> _Exercise directions_
Type the records that follow again exactly as written, but drop the pictures.

> _Excerpted data_
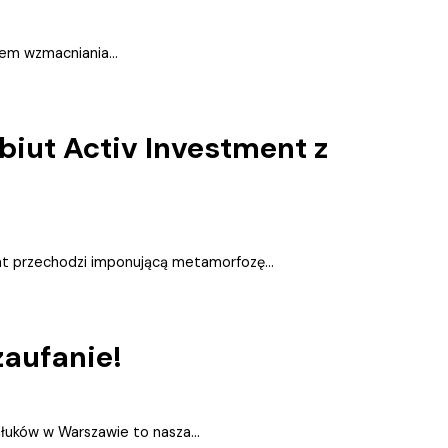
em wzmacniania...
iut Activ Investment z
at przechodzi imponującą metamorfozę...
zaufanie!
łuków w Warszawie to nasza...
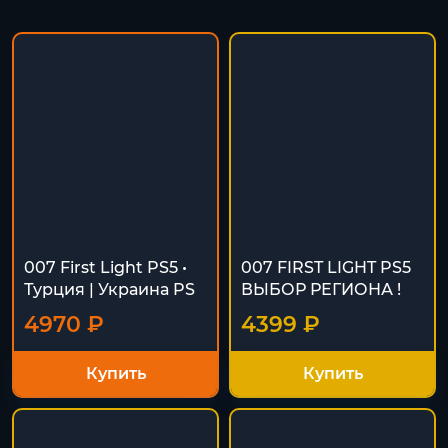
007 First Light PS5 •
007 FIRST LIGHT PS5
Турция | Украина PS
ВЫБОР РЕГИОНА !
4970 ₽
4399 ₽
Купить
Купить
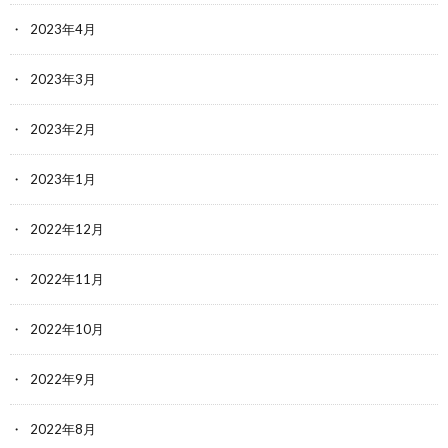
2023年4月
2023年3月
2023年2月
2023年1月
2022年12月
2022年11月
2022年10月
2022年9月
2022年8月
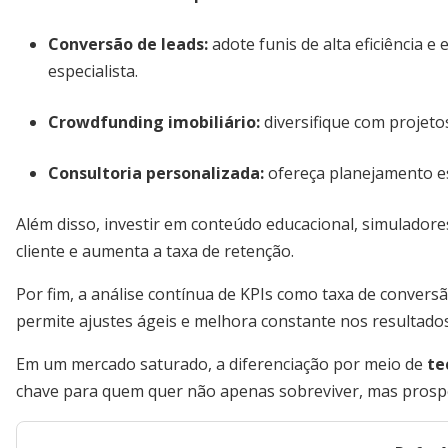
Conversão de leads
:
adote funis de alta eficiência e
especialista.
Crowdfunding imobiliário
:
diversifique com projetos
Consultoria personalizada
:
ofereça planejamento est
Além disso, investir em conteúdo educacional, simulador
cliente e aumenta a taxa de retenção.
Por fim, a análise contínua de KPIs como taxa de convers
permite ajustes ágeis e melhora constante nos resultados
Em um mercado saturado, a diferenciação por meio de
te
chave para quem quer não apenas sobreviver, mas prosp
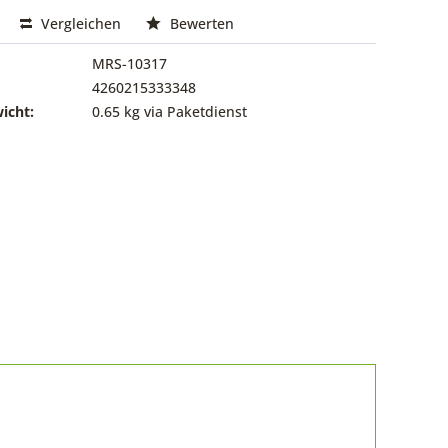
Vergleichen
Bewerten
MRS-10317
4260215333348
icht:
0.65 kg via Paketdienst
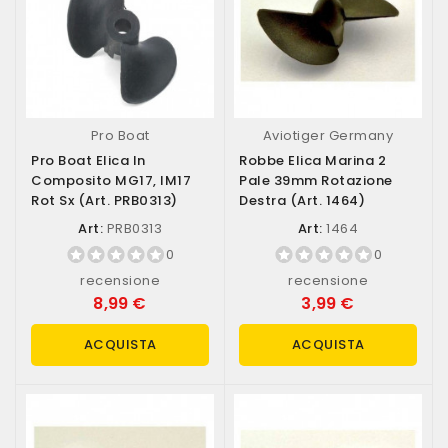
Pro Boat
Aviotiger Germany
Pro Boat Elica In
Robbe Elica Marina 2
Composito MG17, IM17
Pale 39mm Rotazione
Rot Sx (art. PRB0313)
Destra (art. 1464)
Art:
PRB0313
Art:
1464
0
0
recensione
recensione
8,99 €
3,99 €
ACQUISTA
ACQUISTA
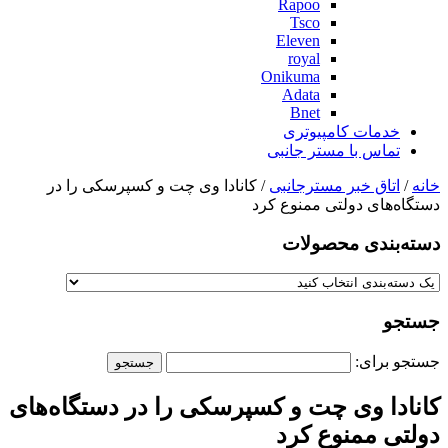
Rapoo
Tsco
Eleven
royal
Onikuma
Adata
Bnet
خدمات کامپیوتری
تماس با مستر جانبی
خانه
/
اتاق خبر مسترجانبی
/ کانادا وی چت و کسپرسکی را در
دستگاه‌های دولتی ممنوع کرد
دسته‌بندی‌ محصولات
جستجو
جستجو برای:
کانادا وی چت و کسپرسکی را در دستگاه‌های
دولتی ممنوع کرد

> _Completed task_
em wzmacniania...
iut Activ Investment z
at przechodzi imponującą metamorfozę...
zaufanie!
łuków w Warszawie to nasza...
007 First Light PS5 •
007 FIRST LIGHT PS5
Турция | Украина PS
ВЫБОР РЕГИОНА !
4970 ₽
4399 ₽
Купить
Купить
2023年4月
2023年3月
2023年2月
2023年1月
2022年12月
2022年11月
2022年10月
2022年9月
2022年8月
Conversão de leads
:
adote funis de alta eficiência e
especialista.
Crowdfunding imobiliário
:
diversifique com projetos
Consultoria personalizada
:
ofereça planejamento est
Além disso, investir em conteúdo educacional, simulador
cliente e aumenta a taxa de retenção.
Por fim, a análise contínua de KPIs como taxa de convers
permite ajustes ágeis e melhora constante nos resultados
Em um mercado saturado, a diferenciação por meio de
te
chave para quem quer não apenas sobreviver, mas prosp
Vergleichen
Bewerten
MRS-10317
4260215333348
icht:
0.65 kg via Paketdienst
Pro Boat
Aviotiger Germany
Pro Boat Elica In
Robbe Elica Marina 2
Composito MG17, IM17
Pale 39mm Rotazione
Rot Sx (art. PRB0313)
Destra (art. 1464)
Art:
PRB0313
Art:
1464
0
0
recensione
recensione
8,99 €
3,99 €
ACQUISTA
ACQUISTA
Rapoo
Tsco
Eleven
royal
Onikuma
Adata
Bnet
خدمات کامپیوتری
تماس با مستر جانبی
خانه
/
اتاق خبر مسترجانبی
/ کانادا وی چت و کسپرسکی را در
دستگاه‌های دولتی ممنوع کرد
دسته‌بندی‌ محصولات
جستجو
جستجو برای:
کانادا وی چت و کسپرسکی را در دستگاه‌های
دولتی ممنوع کرد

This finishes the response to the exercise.